La procrastination au cours des cursus scolaires et universitaires gêne les performances d'apprentissage et nuit à la santé. Elle est cause d'anxiété également chez les parents, qu'elle peut conduire à des troubles du comportement à type d'agressivité et/ou de dépression.
Procrastination chez la femme en âge de procréer/grossesse
Chez la femme en âge de procréer, un retard de règles > 7 jours (avec une procrastination diagnostiquée stade IV) nécessite tout de même la réalisation d'un test de grossesse.
Chez la femme enceinte, une procrastination stade IV peut se manifester par un dépassement du terme nécessitant un déclenchement du travail ou une césarienne.
Procrastination et exonération
La procrastination peut être à l'origine d'une constipation opiniâtre, voire d'une impaction.
Procrastination chez le sujet âgé
Certaines études relieraient l'allongement de la durée de vie à l'augmentation de la prévalence des procrastinateurs stades III et IV. Le décès serait en effet toujours remis au lendemain. La procrastination serait un facteur d'immortalité.AE
Une recherche de troubles du comportement chez les signataires de ventes en viager est à envisager.
Procrastination médicale
Elle consiste en la remise au lendemain de la lecture de VIDAL Recos, qui serait pourtant bien utile le jour même (au mieux durant la consultation).Grade A
Évaluation
Le test 007 est proposé : le DVD du dernier James Bond ou Star Wars est posé sur la table du salon, à côté de celui de L'île nue de Kaneto Shindô (ou tout autre chef-d'œuvre que le patient aura annoncé vouloir voir à tout prix depuis des années). Si le patient choisit l'un des deux premiers, il est à risque de procrastination.
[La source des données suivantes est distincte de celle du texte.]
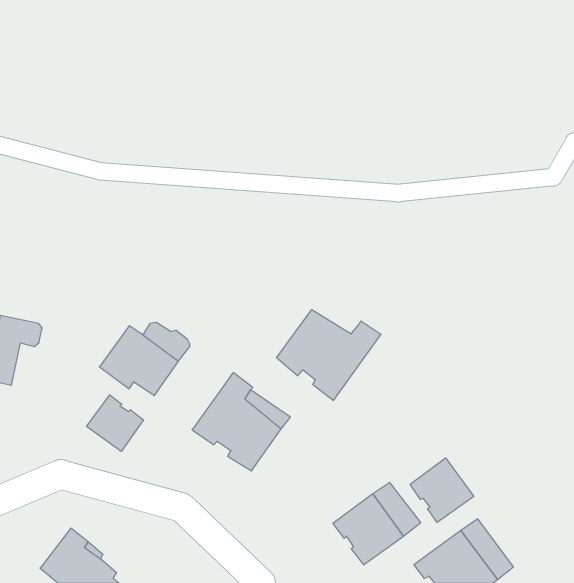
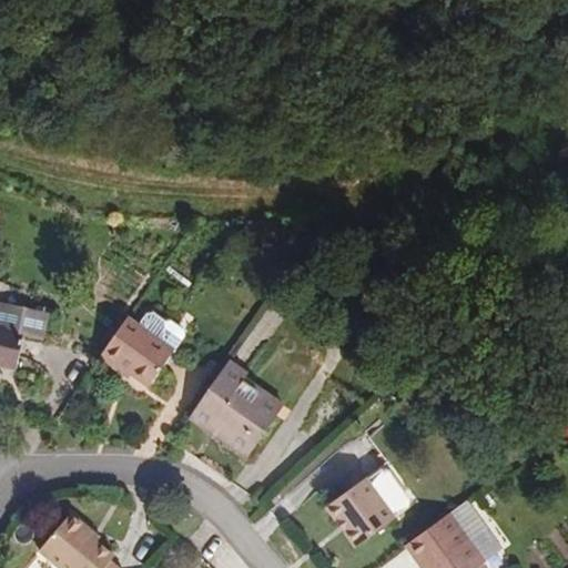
building: [277,310,381,400] -> none
building: [87,395,143,451] -> none
building: [410,458,474,522] -> none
Le test Game Over consiste à laisser seul le patient avec une déclaration de revenus à remplir et un ordinateur équipé d'une connexion wifi et de jeux. Ce test peut être effectué avec un sujet pédiatrique en remplaçant la déclaration par un devoir scolaire (de mathématiques, de préférence). Le test est à interpréter de la façon suivante :
Test négatif : exécution de la tâche imposée (déclaration de revenus ou devoir scolaire) avant la fin de la 1re heure. Réponse excessive à une stimulation proche de l'hypersensibilité : orienter le patient vers un allergologue.
Stade I : exécution de la tâche après une période comprise entre 1 et 3 heures. protection humorale efficace probable contre le stress environnemental.
Stade II : exécution de la tâche après une période comprise entre 3 et 8 heures. Patient à risque de procrastination.
Stade III : exécution de la tâche après une période comprise entre 8 heures et 7 jours. Procrastination effective du sujet : une prise en charge est conseillée pour le patient.
Stade IV : exécution de la tâche après une période comprise entre 7 jours et le dépassement de la date limite de retour du document. Procrastination sévère : prise en charge recommandée pour le patient et son entourage.